----- Given entries

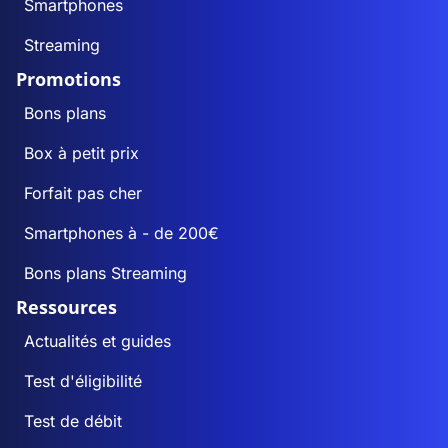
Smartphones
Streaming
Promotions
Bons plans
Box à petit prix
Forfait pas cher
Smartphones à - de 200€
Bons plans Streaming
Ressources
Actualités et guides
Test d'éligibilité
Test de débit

----------

Problem requirements -> Set down, exactly and only, the lines running from the one holding "Box à petit prix" through the end of the records above, both ends included.

Task output ->
Box à petit prix
Forfait pas cher
Smartphones à - de 200€
Bons plans Streaming
Ressources
Actualités et guides
Test d'éligibilité
Test de débit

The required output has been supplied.